* **PÁGINA**
..............................
Los de la Derecha deberían señalar que
“codicia egoísta” es un término injurioso: denigra la ambición y el
deseo de producir riqueza — que son virtudes — al asociarlas con
glotonería sin sentido. Pero los derechistas no denuncian el insulto
porque comparten la moralidad anti-ego, o como mínimo tienen miedo de
cuestionarla.
Hasta ahora, a la mayoría de los
defensores del capitalismo les ha faltado valor para decir, usando las
palabras de John Galt en La Rebelión de Atlas, que: “tu vida te pertenece a ti y el bien es vivirla”.
Pero, como un pequeño paso en la
dirección correcta, los pro-capitalistas están empezando a plantarle
cara a la absurda afirmación izquierdista de que la codicia causó la
crisis financiera. Están señalando este hecho evidente: “la codicia” — o
sea, el deseo de hacerse rico — es algo constante; no surgió de la
nada, de repente, ni aumentó justamente antes de la crisis.
Por ejemplo, un editorial del Wall
Street Journal (25 de abril de 2013) observó que “la crisis tuvo varias
causas diferentes de la codicia que siempre ha existido en Wall Street y
en cualquier otra “street” (calle).”
..............................
Registros del conjunto de datos:
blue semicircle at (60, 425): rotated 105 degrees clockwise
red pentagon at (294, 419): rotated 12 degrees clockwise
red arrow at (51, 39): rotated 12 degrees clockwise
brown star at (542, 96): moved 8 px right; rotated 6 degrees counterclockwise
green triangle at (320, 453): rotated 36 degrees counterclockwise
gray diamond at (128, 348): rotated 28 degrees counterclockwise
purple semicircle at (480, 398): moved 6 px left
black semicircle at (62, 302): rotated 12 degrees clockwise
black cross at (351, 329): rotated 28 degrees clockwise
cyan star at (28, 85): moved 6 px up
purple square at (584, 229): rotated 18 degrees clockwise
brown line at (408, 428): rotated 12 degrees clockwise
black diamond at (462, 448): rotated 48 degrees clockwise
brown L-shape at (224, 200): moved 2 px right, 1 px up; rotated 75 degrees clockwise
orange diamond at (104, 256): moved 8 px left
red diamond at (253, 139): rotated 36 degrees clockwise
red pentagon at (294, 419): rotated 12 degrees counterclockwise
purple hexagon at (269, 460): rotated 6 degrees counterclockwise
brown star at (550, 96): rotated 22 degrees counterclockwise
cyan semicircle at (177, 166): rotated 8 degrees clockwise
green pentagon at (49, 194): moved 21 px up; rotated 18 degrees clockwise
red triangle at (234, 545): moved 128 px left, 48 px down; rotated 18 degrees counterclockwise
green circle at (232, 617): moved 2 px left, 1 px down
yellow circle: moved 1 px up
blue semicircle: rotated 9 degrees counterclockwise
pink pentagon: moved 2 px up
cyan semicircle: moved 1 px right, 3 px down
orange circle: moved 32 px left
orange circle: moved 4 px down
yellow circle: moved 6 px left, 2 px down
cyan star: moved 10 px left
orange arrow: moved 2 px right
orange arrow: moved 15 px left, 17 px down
..............................
* **ENUNCIADO 1**
Reproduce tal cual las filas desde la primera hasta la que contiene "black diamond at", ambas incluidas.
* **ENUNCIADO 2**
Prosigue el texto sobre la codicia y la crisis financiera a partir de su última frase.
Las filas no tienen ninguna relación con el texto.

* **RESPUESTA ESCRITA 1**
blue semicircle at (60, 425): rotated 105 degrees clockwise
red pentagon at (294, 419): rotated 12 degrees clockwise
red arrow at (51, 39): rotated 12 degrees clockwise
brown star at (542, 96): moved 8 px right; rotated 6 degrees counterclockwise
green triangle at (320, 453): rotated 36 degrees counterclockwise
gray diamond at (128, 348): rotated 28 degrees counterclockwise
purple semicircle at (480, 398): moved 6 px left
black semicircle at (62, 302): rotated 12 degrees clockwise
black cross at (351, 329): rotated 28 degrees clockwise
cyan star at (28, 85): moved 6 px up
purple square at (584, 229): rotated 18 degrees clockwise
brown line at (408, 428): rotated 12 degrees clockwise
black diamond at (462, 448): rotated 48 degrees clockwise

* **RESPUESTA ESCRITA 2**
Cierto. Pero algo cambia,
psicológicamente, en el “boom” que precede a un “crash”, en el buen
tiempo que precede a una tormenta. Lo que cambia no es un mayor deseo de
riqueza, y tampoco es que la gente se obsesione con el corto plazo; lo
que cambia es cómo la gente evalúa el riesgo. La gente no se vuelve más
codiciosa, se vuelve más optimista. Al ver las bolsas y los precios
inmobiliarios subir sin parar, imaginan que ese auge es la nueva
normalidad, y que una caída de precios nunca más volverá a suceder.
Por la misma razón, durante la fase de
pánico y recesión, la gente se vuelve demasiado pesimista. Se imagina
que nunca se tocará fondo, que las inversiones son todas muy
arriesgadas, y que el mayor desastre está por llegar. Igual que un auge
no supone exceso de codicia, una recesión no supone falta de codicia.
Bajo el péndulo psicológico radica la
verdadera causa: el ciclo de auge y recesión se debe a la manipulación
de la oferta monetaria por el gobierno, como la escuela austríaca de
economistas ha demostrado. La inyección de la Fed de cada vez más dinero
en el sistema es lo que genera precios cada vez más altos y por lo
tanto el exceso de optimismo.
Hay otra política gubernamental que
alimenta el exceso de optimismo: el que el fracaso haya sido
prácticamente declarado fuera de la ley. En una economía libre, siempre
hay algunas empresas que fracasan. En una economía regulada, el gobierno
apoya a las empresas que están a punto de quebrar, echándole de esa
forma leña al fuego del exceso de optimismo. “Demasiado grande para
quebrar” se complementa con “demasiado pequeña para quebrar” y luego
“demasiado intermedia para quebrar”.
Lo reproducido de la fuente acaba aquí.